◆ **Text excerpt**:

CustomDetector API

Maximum flexibility detector for any ONNX model with customizable preprocessing and postprocessing.

Overview

CustomDetector provides a low-level, flexible API for running inference with any ONNX model. It supports automatic preprocessing, custom preprocessing/postprocessing functions, and works with various input sources (canvas, video, image, file, blob).

Installation

npm install rtmlib-ts

Quick Start

Basic Usage

import { CustomDetector } from 'rtmlib-ts';

// Initialize with model path
const detector = new CustomDetector({
  model: 'path/to/model.onnx',
});

await detector.init();

// Run inference
const result = await detector.runFromCanvas(canvas);
console.log(result.outputs); // Raw ONNX outputs
console.log(result.data);    // Processed data
console.log(result.inferenceTime); // Inference time in ms

Simple Classification

const detector = new CustomDetector({
  model: 'https://example.com/mobilenet.onnx',
  inputSize: [224, 224],
  normalization: {
    mean: [123.675, 116.28, 103.53],
    std: [58.395, 57.12, 57.375],
  },
});

await detector.init();

const result = await detector.runFromCanvas(canvas);
const output = detector.getOutputTensor(result.outputs);
const predictedClass = output.data.indexOf(Math.max(...output.data));
console.log(`Predicted class: ${predictedClass}`);

Custom Preprocessing and Postprocessing

const detector = new CustomDetector({
  model: 'path/to/model.onnx',
  inputSize: [512, 512],
  preprocessing: (imageData, config) => {
    // Custom preprocessing logic
    const tensor = new Float32Array(3 * 512 * 512);
    // ... your preprocessing
    return tensor;
  },
  postprocessing: (outputs, metadata) => {
    // Custom postprocessing logic
    const output = outputs['output'];
    return {
      boxes: decodeBoxes(output),
      scores: decodeScores(output),
    };
  },
});

API Reference

Constructor

new CustomDetector(config: CustomDetectorConfig)

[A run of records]
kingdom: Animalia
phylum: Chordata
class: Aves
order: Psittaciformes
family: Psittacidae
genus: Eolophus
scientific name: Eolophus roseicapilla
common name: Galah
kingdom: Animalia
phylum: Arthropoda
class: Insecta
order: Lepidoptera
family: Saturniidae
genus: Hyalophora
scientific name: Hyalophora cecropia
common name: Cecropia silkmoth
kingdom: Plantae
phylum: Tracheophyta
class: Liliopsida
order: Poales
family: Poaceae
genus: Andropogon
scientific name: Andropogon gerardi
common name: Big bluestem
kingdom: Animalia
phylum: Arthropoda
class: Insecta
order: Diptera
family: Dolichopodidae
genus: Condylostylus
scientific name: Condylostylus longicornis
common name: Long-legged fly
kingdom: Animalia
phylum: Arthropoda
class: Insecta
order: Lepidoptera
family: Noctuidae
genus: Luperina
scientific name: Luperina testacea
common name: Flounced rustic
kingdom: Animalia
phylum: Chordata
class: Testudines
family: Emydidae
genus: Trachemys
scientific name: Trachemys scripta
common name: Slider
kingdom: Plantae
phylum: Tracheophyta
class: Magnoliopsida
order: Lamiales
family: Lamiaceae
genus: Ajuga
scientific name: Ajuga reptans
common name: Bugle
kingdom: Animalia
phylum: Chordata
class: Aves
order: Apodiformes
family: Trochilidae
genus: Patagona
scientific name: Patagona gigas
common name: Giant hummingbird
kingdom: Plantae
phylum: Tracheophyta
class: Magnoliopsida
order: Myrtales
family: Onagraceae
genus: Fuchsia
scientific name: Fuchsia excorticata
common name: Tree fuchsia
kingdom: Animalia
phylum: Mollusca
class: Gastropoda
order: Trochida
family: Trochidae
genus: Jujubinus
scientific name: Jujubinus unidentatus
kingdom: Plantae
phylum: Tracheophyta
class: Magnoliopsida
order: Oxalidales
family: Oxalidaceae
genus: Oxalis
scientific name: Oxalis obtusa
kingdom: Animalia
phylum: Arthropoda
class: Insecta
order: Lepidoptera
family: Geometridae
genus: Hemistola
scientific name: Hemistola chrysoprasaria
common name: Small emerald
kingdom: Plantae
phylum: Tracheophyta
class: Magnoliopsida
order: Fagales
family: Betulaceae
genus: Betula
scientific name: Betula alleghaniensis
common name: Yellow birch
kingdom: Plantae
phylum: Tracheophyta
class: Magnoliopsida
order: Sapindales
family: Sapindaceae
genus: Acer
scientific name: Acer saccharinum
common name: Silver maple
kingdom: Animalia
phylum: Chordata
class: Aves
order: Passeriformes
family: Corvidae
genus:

◆ **Set task 1**:
Answer these from the CustomDetector API text:
(a) Which command installs the package?
(b) What inputSize does the simple classification example set?
(c) According to its comment in the basic usage example, what does result.inferenceTime hold?
◆ **Set task 2**:
Summarize the CustomDetector API text in two sentences.
◆ **Set task 3**:
Transcribe the part of the CustomDetector API text between "Maximum flexibility detector" and "image, file, blob).", inclusive.

◆ **Correct result 1**:
(a) npm install rtmlib-ts
(b) [224, 224]
(c) Inference time in ms.

◆ **Correct result 2**:
CustomDetector is a low-level, flexible API for running inference with any ONNX model, with automatic preprocessing and support for custom preprocessing and postprocessing functions. It accepts canvas, video, image, file, or blob input, installs from npm as rtmlib-ts, and is created with a constructor that takes a CustomDetectorConfig.

◆ **Correct result 3**:
Maximum flexibility detector for any ONNX model with customizable preprocessing and postprocessing.

Overview

CustomDetector provides a low-level, flexible API for running inference with any ONNX model. It supports automatic preprocessing, custom preprocessing/postprocessing functions, and works with various input sources (canvas, video, image, file, blob).